Tatsächlich ist die Mischung aus spacigen Instrumentalparts, fein aufeinander abgestimmten Arrangements und eingängigen Chorgesängen bestechend. Wer ALT F4 heuer im Rahmen von BScene in der Kaserne hörte, erlebte sein Mundartwunder: Dialektrock mit einer ganz eigenen Note. «Vermutlich weil ich Schlagzeug spiele, fühle ich meinen Gesang sehr perkussiv, lasse meine Stimme tanzen», erklärt Montandon die Charakteristik. Mittlerweile tanzt seine Stimme auch in seinem Soloprojekt Octanone, mit dem er 2011 den allerletzten «Sprungbrett»-Wettbewerb gewann.
Trauer und Zweifel
Auf Höhenflüge folgten immer wieder auch Rückschläge. 2012 wurde die Band von zwei Todesfällen im persönlichen Umfeld erschüttert. «Trauer und Zweifel haben sich im letzten Jahr immer wieder vermengt», offenbart Montandon.
Im Frühjahr überliess er die Arbeit an den Drums zudem Brian Archinal, um sich stärker auf die (Bein-)Freiheit als Sänger konzentrieren zu können – und die ganze Band nutzte eine experimentelle Plattform in der Basler Kuppel, um auf der Bühne Bandhygiene zu betreiben.
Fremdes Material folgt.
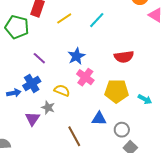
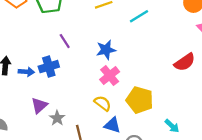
red semicircle: (124, 57) -> (185, 62), moved, turned -42
yellow semicircle: (62, 90) -> (103, 103), moved
cyan arrow: (145, 99) -> (172, 126), moved
gray star: (48, 107) -> (57, 118), moved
Gewaschen hat sich auch das Debütalbum, das vor einigen Monaten erschienen ist. James Gruntz produzierte es und die Band taufte es – ganz schön schräg nach einer Recyclingfirma: «Superdreckskescht». Den Fricktaler Dialekt hört man kaum heraus, die hüpfenden Gesangsmelodien gemahnen eher an an eine Band aus Brooklyn denn aus Möhlin. «Es war ein Ziel für mich, meiner Sprache eine Internationalität zu verleihen», sagt Montandon. Das gelingt der ganzen Gruppe famos, wie man auf der Auskopplung «Äne A Aarau» (Video unten) nachhören kann.
Äne an Aarau, hinter der Staffelegg, dort liegt sein Heimatdorf, wo er noch immer oft anzutreffen ist. In Frick unterrichtet er als Primarlehrer. Ein 50-Prozent-Pensum. «So bleibt mir genügend Zeit für die Musik», sagt der 27-Jährige, hält kurz inne, und fährt fort: «Am liebsten würde ich aber mal ein ganzes Jahr lang nur auf die Musik setzen. Darüber haben Luca, unser Gitarrist, und ich kürzlich gesprochen. Einfach mal machen und schauen, was dabei herauskommt.» Ehe die Band diese Idee diskutieren wird, spielen ALT F4 an einem weiteren Basler Grossanlass: am Jugendkulturfestival.
- ALT F4 live: Am 30. August auf dem Theaterplatz Basel um 23 Uhr.